• TASK
Please identify each line in the rows below that contains the word "очищення", and copy those lines. Case counts.

• PROVIDED RECORDS

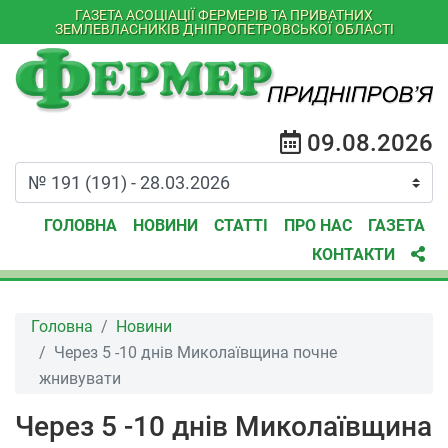
ГАЗЕТА АСОЦІАЦІЇ ФЕРМЕРІВ ТА ПРИВАТНИХ
ЗЕМЛЕВЛАСНИКІВ ДНІПРОПЕТРОВСЬКОЇ ОБЛАСТІ
09.08.2026
ГОЛОВНА
НОВИНИ
СТАТТІ
ПРО НАС
ГАЗЕТА
КОНТАКТИ
Головна
Новини
Через 5 -10 днів Миколаївщина почне
жнивувати
Через 5 -10 днів Миколаївщина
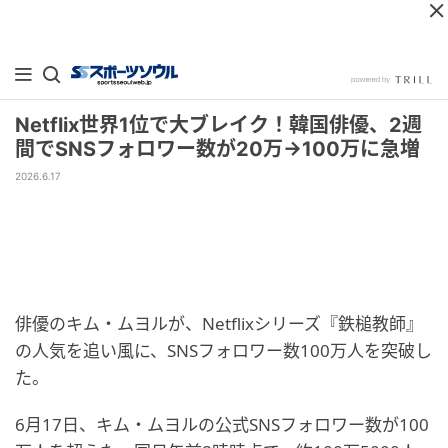
Netflix世界1位で大ブレイク！韓国俳優、2週
間でSNSフォロワー数が20万→100万に急増
2026.6.17
俳優のキム・ムヨルが、Netflixシリーズ『鉄槌教師』
の人気を追い風に、SNSフォロワー数100万人を突破し
た。
6月17日、キム・ムヨルの公式SNSフォロワー数が100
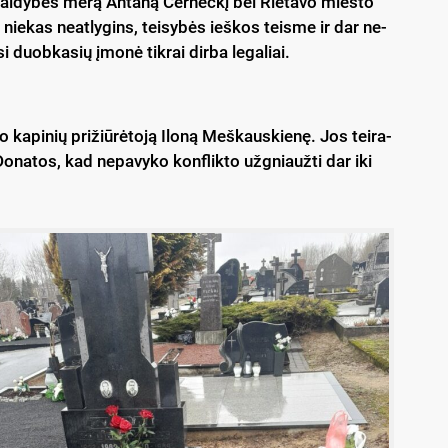
i­val­dy­bės me­rą An­ta­ną Čer­nec­kį bei Rie­ta­vo mies­to
os nie­kas neat­ly­gins, tei­sy­bės ieš­kos teis­me ir dar ne­
si duob­ka­sių įmo­nė tik­rai dir­ba le­ga­liai.
ka­pi­nių pri­žiū­rė­to­ją Ilo­ną Meš­kaus­kie­nę. Jos tei­ra­
o­na­tos, kad ne­pa­vy­ko konf­lik­to už­gniauž­ti dar iki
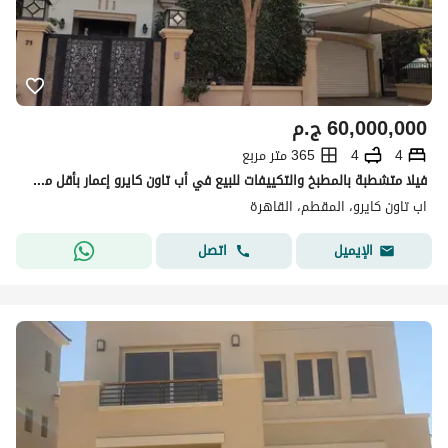
60,000,000
ج.م
4
4
365 متر مربع
فيلا متشطبة بالمطبخ والتكييفات للبيع في أب تاون كايرو إعمار بأقل من سعر الماركت Uptown Cairo by Emaar
اب تاون كايرو، المقطم، القاهرة
اتصل
الإيميل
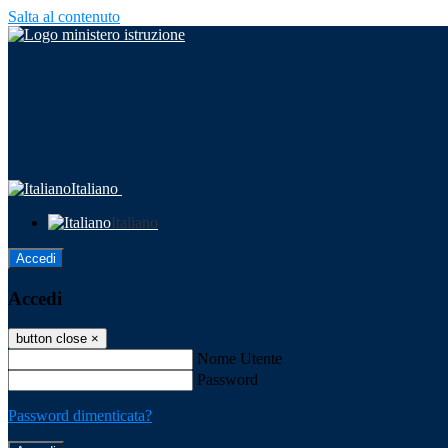
Salta al contenuto
Italiano
Italiano
Accedi
Accedi
button close
×
Nome Utente
Password
Password dimenticata?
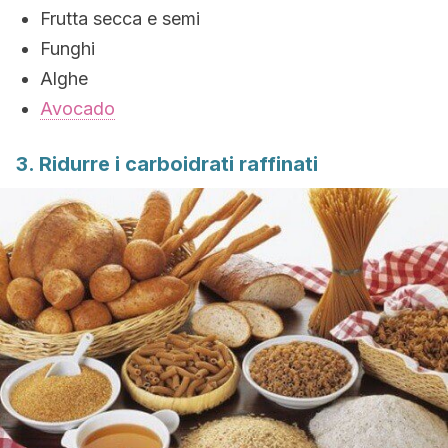
Frutta secca e semi
Funghi
Alghe
Avocado
3. Ridurre i carboidrati raffinati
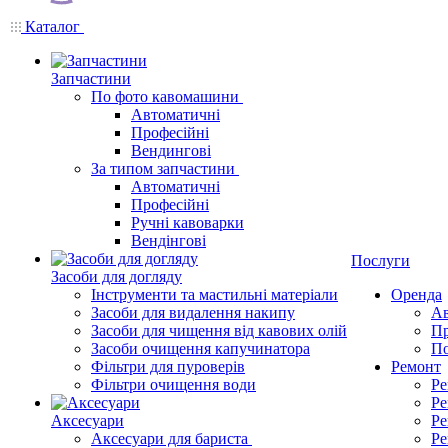
Каталог
Запчастини
По фото кавомашини
Автоматичні
Професійні
Вендингові
За типом запчастини
Автоматичні
Професійні
Ручні кавоварки
Вендінгові
Послуги
Засоби для догляду
Інструменти та мастильні матеріали
Оренда
Засоби для видалення накипу
Ав
Засоби для чищення від кавових олій
Пр
Засоби очищення капучинатора
По
Фільтри для пуроверів
Ремонт
Фільтри очищення води
Ре
Ре
Аксесуари
Ре
Аксесуари для бариста
Ре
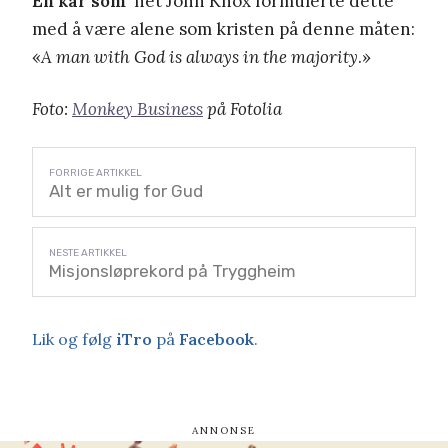
En kar som
het John Knox formulerte dette
med å være alene som kristen på denne måten:
«
A man with God is always in the majority
.»
Foto:
Monkey Business
på Fotolia
Alt er mulig for Gud
Misjonsløprekord på Tryggheim
Lik og følg
iTro
på
Facebook
.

• TASK SOLUTION
Засоби очищення капучинатора
Фільтри очищення води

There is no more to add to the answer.